Dave addressed my concerns over the post battle condition of the candlesticks. They were not antiques, and I was familiar with the brand and the retail store where a replacement pair could be purchased from.
Dave concluded we would simply replace them and throw a Ben Franklin Dr. Whittington’s way if the candlesticks fell victim to battle.
The adrenaline was flowing, we were both armed with decorative accents, and I had a fierce craving for Post House Chicken Cordon Bleu.
Let’s do this.
We carefully locked up the guest house and headed up the stairs. There was no point in slow walking the inevitable, so we picked up the pace and our candlesticks prepared to beat our way into the car.

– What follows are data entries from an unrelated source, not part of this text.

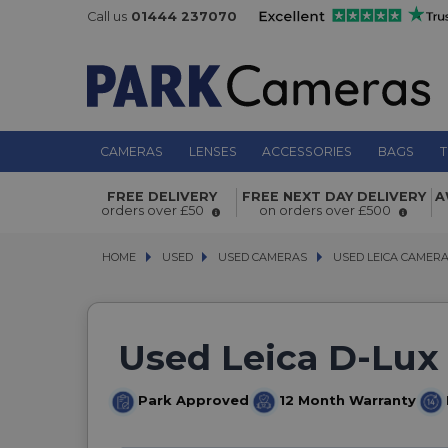
Call us
01444 237070
CAMERAS
LENSES
ACCESSORIES
BAGS
T
FREE DELIVERY
FREE NEXT DAY DELIVERY
A
orders over £50
on orders over £500
HOME
USED
USED
USED CAMERAS
USED CAMERAS
USED LEICA CAMER
USED LEICA CAMER
Used Leica D-Lux 
Park Approved
12 Month Warranty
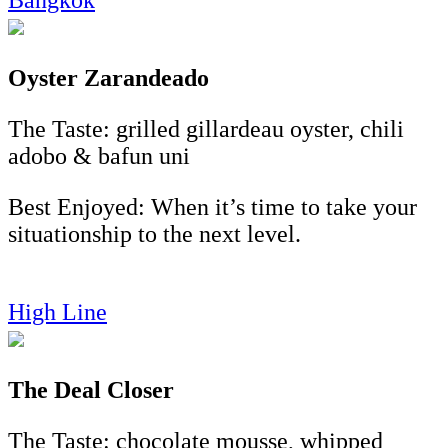
Oyster
Zarandeado
The Taste: grilled gillardeau oyster, chili
adobo & bafun uni
Best Enjoyed: When it’s time to take your
situationship to the next level.
High Line
The Deal Closer
The Taste: chocolate mousse, whipped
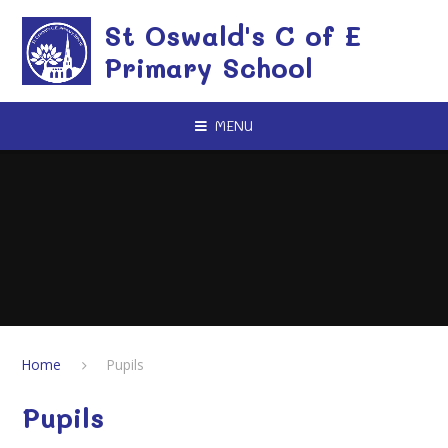
Skip to content ↓
St Oswald's C of E
Primary School
MENU
Home
Pupils
Pupils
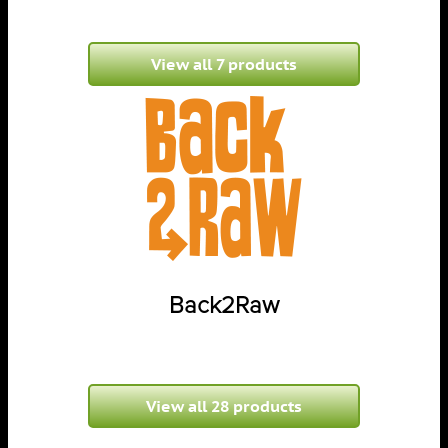
View all 7 products
Back2Raw
View all 28 products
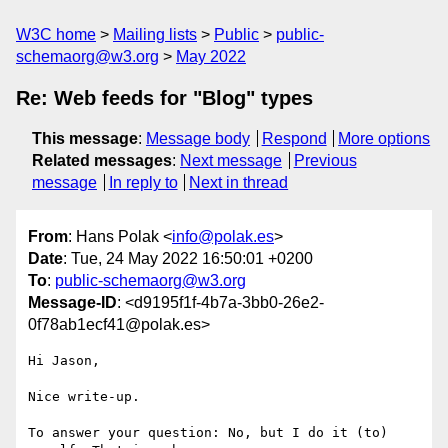
W3C home
Mailing lists
Public
public-
schemaorg@w3.org
May 2022
Re: Web feeds for "Blog" types
This message
:
Message body
Respond
More options
Related messages
:
Next message
Previous
message
In reply to
Next in thread
From
: Hans Polak <
info@polak.es
>
Date
: Tue, 24 May 2022 16:50:01 +0200
To
:
public-schemaorg@w3.org
Message-ID
: <d9195f1f-4b7a-3bb0-26e2-
0f78ab1ecf41@polak.es>
Hi Jason,

Nice write-up.

To answer your question: No, but I do it (to) 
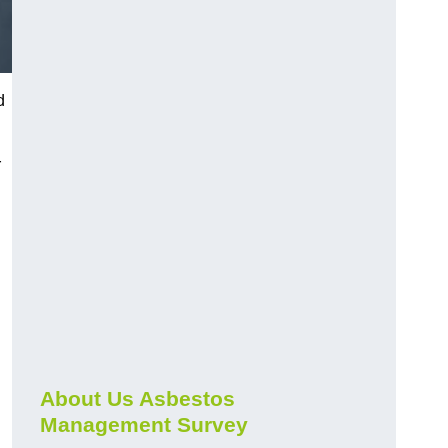
d
r
About Us Asbestos
Management Survey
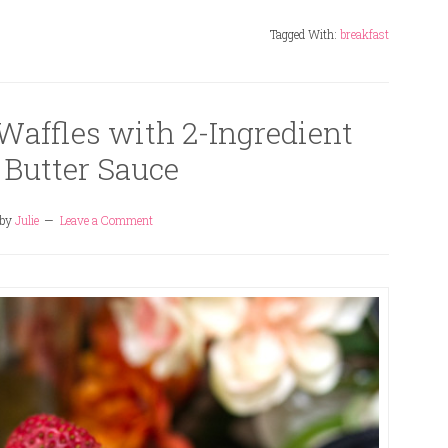
Tagged With:
breakfast
Waffles with 2-Ingredient
 Butter Sauce
by
Julie
Leave a Comment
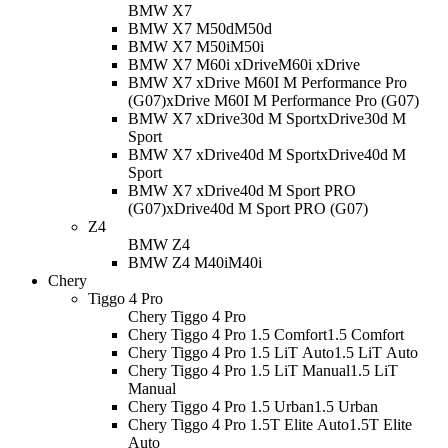
BMW X7
BMW X7 M50d
M50d
BMW X7 M50i
M50i
BMW X7 M60i xDrive
M60i xDrive
BMW X7 xDrive M60I M Performance Pro
(G07)
xDrive M60I M Performance Pro (G07)
BMW X7 xDrive30d M Sport
xDrive30d M
Sport
BMW X7 xDrive40d M Sport
xDrive40d M
Sport
BMW X7 xDrive40d M Sport PRO
(G07)
xDrive40d M Sport PRO (G07)
Z4
BMW Z4
BMW Z4 M40i
M40i
Chery
Tiggo 4 Pro
Chery Tiggo 4 Pro
Chery Tiggo 4 Pro 1.5 Comfort
1.5 Comfort
Chery Tiggo 4 Pro 1.5 LiT Auto
1.5 LiT Auto
Chery Tiggo 4 Pro 1.5 LiT Manual
1.5 LiT
Manual
Chery Tiggo 4 Pro 1.5 Urban
1.5 Urban
Chery Tiggo 4 Pro 1.5T Elite Auto
1.5T Elite
Auto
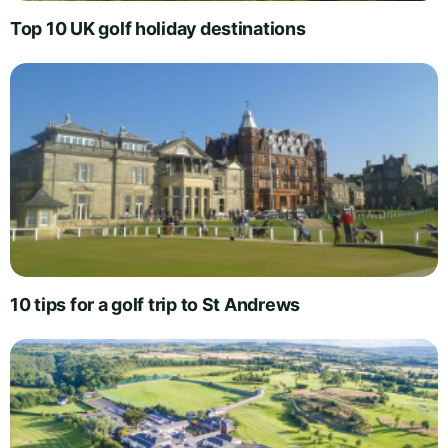
Top 10 UK golf holiday destinations
10 tips for a golf trip to St Andrews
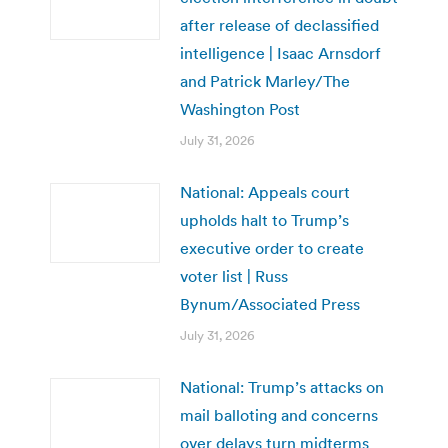
after release of declassified
intelligence | Isaac Arnsdorf
and Patrick Marley/The
Washington Post
July 31, 2026
National: Appeals court
upholds halt to Trump’s
executive order to create
voter list | Russ
Bynum/Associated Press
July 31, 2026
National: Trump’s attacks on
mail balloting and concerns
over delays turn midterms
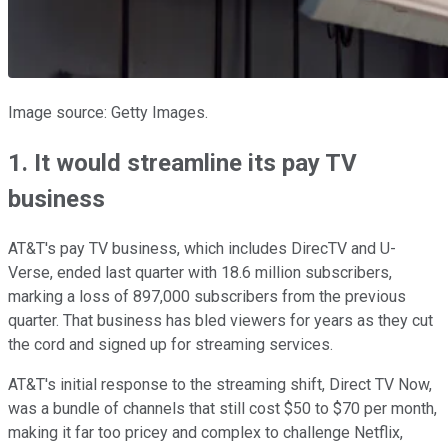
Image source: Getty Images.
1. It would streamline its pay TV
business
AT&T's pay TV business, which includes DirecTV and U-
Verse, ended last quarter with 18.6 million subscribers,
marking a loss of 897,000 subscribers from the previous
quarter. That business has bled viewers for years as they cut
the cord and signed up for streaming services.
AT&T's initial response to the streaming shift, Direct TV Now,
was a bundle of channels that still cost $50 to $70 per month,
making it far too pricey and complex to challenge Netflix,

Cue the roosting birds, the swirling winds, and the building fear.
The closer we got to the figure, reality came into clear view.
Oh, there was definitely a headless figure at the end of the driveway.
At least we got that part right.
There, standing in front of us in all its courtyard art glory, was a life size concrete garden statue.
Without a head.
Myddelton House Garden
A Dead Ringer!
Failure on our part to notice the statue from the get-go resulted in two complete dumb asses spending the last hour plotting a defense that entailed beating the living daylights out of an inanimate objet d’art with a pair of decorative candlesticks.
It took a second to catch our breath and process what just happened. Dave wasted no time looking around to see if anyone saw us.
The man does have his priorities.
Fortunately for us our reputations remained intact.
I waited to comment until we pulled out of the driveway. I didn’t get an entire word out of my mouth before Dave shut it down with an overly emphasized three word reply.
You. Did. Too.
Goodness knows I would have loved for this to have been kept just between the two of us, but nooooo, Dave. In record post-trip return time, you could not wait to turn our antics into an amateur stand-up comedy show and tell complete with animated gestures and language, exposing our self-humiliation for all the world (well, our family and friends) to know.
We’re all about the show and tell.
One thing is for sure, there’s never been a dull moment in our Natchez, Mississippi travels.
Even when we opt to slow down the pace, enjoy the moment, and roll with the flow of the river, the days and nights are never dull, and that’s why we consider Natchez a favorite getaway destination.